When a driver is arrested for DWI in New Jersey, one of the most common questions is whether an acquittal can be won at trial. Another question that is often asked is whether a plea bargain is possible. The simple answer regarding a plea bargain is no. New Jersey does not offer plea bargains in DWI cases. However, that doesn’t mean that there aren’t ways in which the prosecutor can legally drop or reduce the charges in a different way. The obvious question then centers around which is preferable between going to trial or trying to find a way to have the charges reduced.
Process And Penalties For A DWI
When a law enforcement officer makes a traffic stop for a NJ driver or a visiting out of state driver, it must be justified. That means the officer can’t stop a vehicle and investigate just because he or she feels like it. If the vehicle does something to warrant the stop such as running through a stop sign, illegal passing or nearly causing an accident, then the officer can investigate.
When the officer speaks to the driver, signals of intoxication will be watched for. These can include slurring words, exhibiting glassy eyes and smelling of alcohol. Obviously an open container of alcohol will be an obvious piece of evidence. If the driver shows signs of being drunk, the officer will begin field sobriety tests. The Walk and Turn test, the One-Leg Stand test and the Horizontal Gaze Nystagmus test are all designed to give the officer an idea as to whether the driver is impaired.
Then there will be a breath test. The breath test is used to determine how much alcohol is in the driver’s system. If the blood alcohol content for a driver over the age of 21 is 0.08% or above, there will be an arrest for DWI. For a driver under the age of 21, the BAC for an arrest is 0.01%. For a commercial driver, the level is 0.04%.
If the BAC levels are higher or there have been previous DWI arrests, the penalties will be much more harsh than for a first offense. Other factors, such as the infraction being committed in a school zone or if there is an accident with injuries, will make the penalties even worse.
For a first offense DWI with a BAC of 0.08% and below 0.10%, the driver will be confronted with the following penalties: there will be a driver’s license suspension for three months; there might be up to 30 days in jail; there will be a fine of $250 to $400; $1,000 per year in surcharges will be paid for three years; $230 will go to the Intoxicated Driver Resource Center (IDRC); $100 each will go to the Alcohol Education and Rehabilitation Fund (AERF) and the drunk driving fund; and $75 will go to the Neighborhood Services Fund.
In short, it behooves a driver to do whatever is possible to gain an acquittal, reduce the charges or have them dismissed.
Going To Trial Or Attempting To Have Charges Reduced
As stated earlier, there are no plea bargains or an option for pre-trial program for the traffic offense of DWI. However, the prosecutor has a certain amount of leeway to reduce the charges if such a decision is possible. A way in which the prosecutor can navigate around the inability to plea bargain is to reduce the charges based on legal issues. For this to happen, there must be a legal issue hindering the prosecution’s ability to prove a DWI or a problem with the evidence. With that, the charges can be downgraded or dismissed without a plea bargain.
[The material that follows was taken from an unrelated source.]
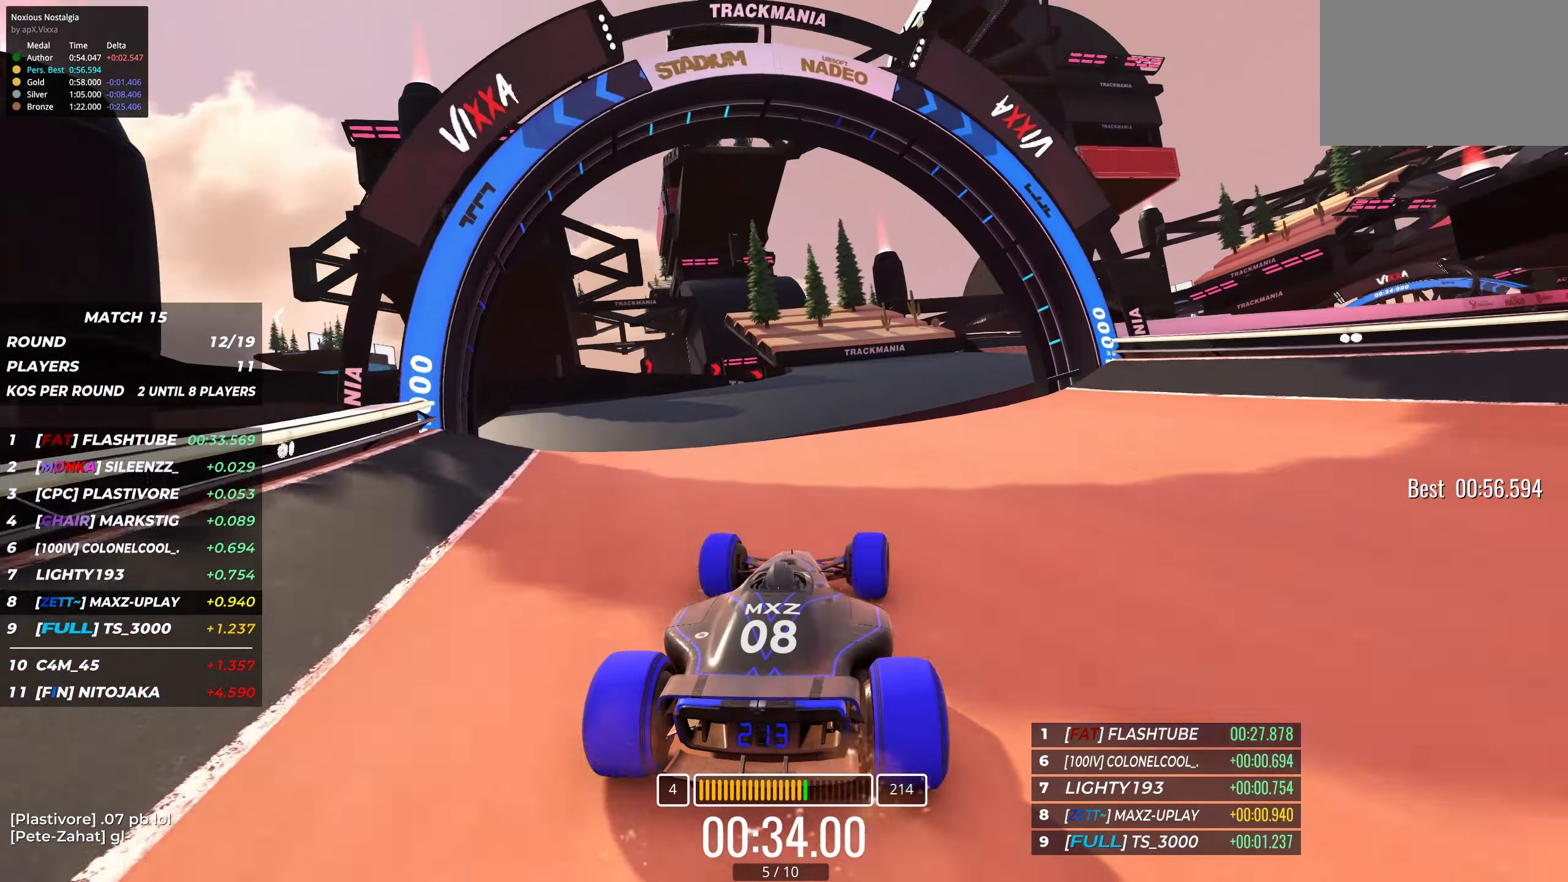
{"keys": ["right", "up"], "events": [[67, "right", "up"], [284, "right", "down"], [367, "right", "up"], [500, "right", "down"]]}
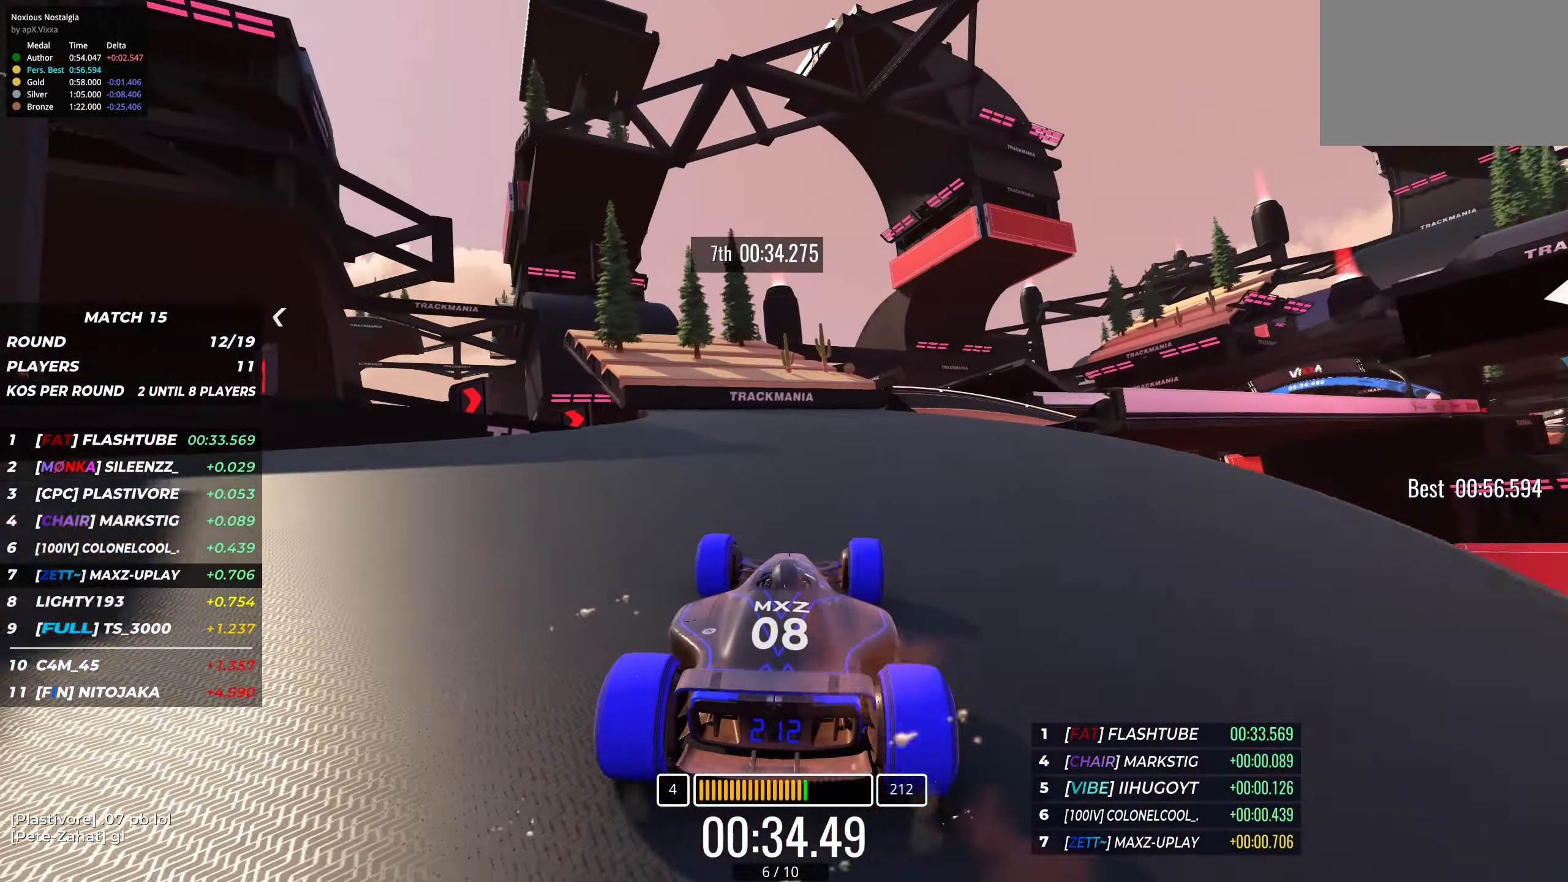
{"keys": ["right", "up"], "events": []}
If, for example, the officer who made the arrest didn’t have a justifiable reason for doing so, didn’t wait the required 20 minutes of observation time before giving the breath test or made some other error, the prosecutor might have a hard time proving the case. It would be a waste of time if the defense attorney is able to prove that there was a gaffe in the procedure when the arrest was made because the case will very possibly end with an acquittal. In such an instance, it might be better for a defendant to go to trial to have the case wiped out completely. In other circumstances, when there is still a possibility of the charges being on the driver’s record, it is preferable to take the offer of reduced charges and move on without the risk of the more substantial charges ending in a conviction.
When a prosecutor decides to pursue a reduction of charges, it must be placed into the record and signed off on by the Municipal Court Judge overseeing the case. There are certain relevant questions that will help determine whether the reduction or dismissal of charges will be okayed. The resolution of the case must be detailed. The legal reasoning for the decision must be provided. The arresting officer must be aware of the reduction or dismissal of the charges.